# [読解文]
* * *

ストーリー

白州の水に寄り添い、「高付加価値化」と「国際化」をテーマに多彩な事業を展開する酒蔵への挑戦

2014年、生態系の保全と持続可能な利活用の調和を目的とした地域「南アルプスユネスコエコパーク」に登録承認された甲斐駒ヶ岳の麓にあり、世界が注目する「白州」の水を用いて日本酒づくりをしている北杜市白州町における唯一の蔵元が、代表銘柄「七賢」で知られる山梨銘醸株式会社である。1750年創業という長い歴史を持つ同社は、この地がもたらす恵みとも呼ぶべき清冽な水にこだわり、水と向き合いながら真摯に酒づくりを行ってきた。現在では、伝統を継承しながらも「高付加価値化」と「国際化」をテーマにリブランディングを実施し、世界で愛される酒づくりに方向を転換。現在、日本国内にとどまらないラグジュアリーブランドを目指して多彩な事業活動を牽引する同社の代表取締役社長であり13代目蔵元の北原対馬氏に、その想いと今後の展望をうかがった。

* * *

# [課題内容]
本文では、2014年に登録承認された「南アルプスユネスコエコパーク」が、何を目的とする地域として紹介されているか。説明してください。

抽出したページのテキストデータ:
* * *

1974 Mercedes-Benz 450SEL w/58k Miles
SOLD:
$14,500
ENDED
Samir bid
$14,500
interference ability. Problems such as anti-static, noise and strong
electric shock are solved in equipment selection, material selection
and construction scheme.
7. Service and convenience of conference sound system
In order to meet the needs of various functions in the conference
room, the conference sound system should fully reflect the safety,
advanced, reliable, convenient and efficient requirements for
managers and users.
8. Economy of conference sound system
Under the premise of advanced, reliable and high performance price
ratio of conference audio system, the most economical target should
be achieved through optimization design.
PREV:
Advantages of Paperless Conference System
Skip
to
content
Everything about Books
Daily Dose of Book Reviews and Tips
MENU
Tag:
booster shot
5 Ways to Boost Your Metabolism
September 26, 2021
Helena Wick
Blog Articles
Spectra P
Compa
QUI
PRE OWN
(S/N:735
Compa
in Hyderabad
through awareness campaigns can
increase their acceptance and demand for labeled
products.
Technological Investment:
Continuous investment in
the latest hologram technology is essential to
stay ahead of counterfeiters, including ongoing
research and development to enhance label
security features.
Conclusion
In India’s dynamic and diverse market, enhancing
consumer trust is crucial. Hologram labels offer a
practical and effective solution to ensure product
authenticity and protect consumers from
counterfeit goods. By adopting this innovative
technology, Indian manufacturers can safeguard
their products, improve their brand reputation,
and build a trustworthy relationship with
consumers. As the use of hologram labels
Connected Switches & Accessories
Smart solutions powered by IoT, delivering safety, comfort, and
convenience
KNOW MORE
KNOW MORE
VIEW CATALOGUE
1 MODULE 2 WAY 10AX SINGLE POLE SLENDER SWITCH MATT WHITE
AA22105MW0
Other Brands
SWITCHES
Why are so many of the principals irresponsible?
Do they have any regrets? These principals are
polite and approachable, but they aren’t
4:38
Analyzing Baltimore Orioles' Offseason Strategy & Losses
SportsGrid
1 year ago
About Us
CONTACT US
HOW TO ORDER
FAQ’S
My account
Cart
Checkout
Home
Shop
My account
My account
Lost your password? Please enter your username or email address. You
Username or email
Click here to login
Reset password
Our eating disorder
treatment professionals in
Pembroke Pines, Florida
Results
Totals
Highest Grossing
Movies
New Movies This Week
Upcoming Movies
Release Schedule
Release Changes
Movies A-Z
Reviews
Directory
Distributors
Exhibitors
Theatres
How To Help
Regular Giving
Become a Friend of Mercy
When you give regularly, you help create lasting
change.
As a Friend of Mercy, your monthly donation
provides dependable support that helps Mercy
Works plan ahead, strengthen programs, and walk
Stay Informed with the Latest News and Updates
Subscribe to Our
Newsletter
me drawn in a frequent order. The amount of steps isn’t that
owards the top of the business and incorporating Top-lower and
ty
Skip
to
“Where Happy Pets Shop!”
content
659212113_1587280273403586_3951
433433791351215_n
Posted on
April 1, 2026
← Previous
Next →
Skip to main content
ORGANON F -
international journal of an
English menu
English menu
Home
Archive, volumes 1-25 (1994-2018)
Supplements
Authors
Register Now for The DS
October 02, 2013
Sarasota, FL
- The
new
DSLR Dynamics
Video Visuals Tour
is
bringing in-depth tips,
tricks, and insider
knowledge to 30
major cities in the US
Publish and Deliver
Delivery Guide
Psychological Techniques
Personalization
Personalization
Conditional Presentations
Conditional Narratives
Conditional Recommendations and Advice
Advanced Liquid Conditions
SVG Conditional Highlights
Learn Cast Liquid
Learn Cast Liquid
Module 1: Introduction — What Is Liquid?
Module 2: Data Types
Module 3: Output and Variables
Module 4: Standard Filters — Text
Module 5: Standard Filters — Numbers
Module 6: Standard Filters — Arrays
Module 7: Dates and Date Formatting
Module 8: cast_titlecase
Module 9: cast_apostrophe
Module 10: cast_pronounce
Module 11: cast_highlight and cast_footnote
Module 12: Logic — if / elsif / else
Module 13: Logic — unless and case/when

* * *

# [課題の解答]
生態系の保全と持続可能な利活用の調和を目的とした地域として紹介されている。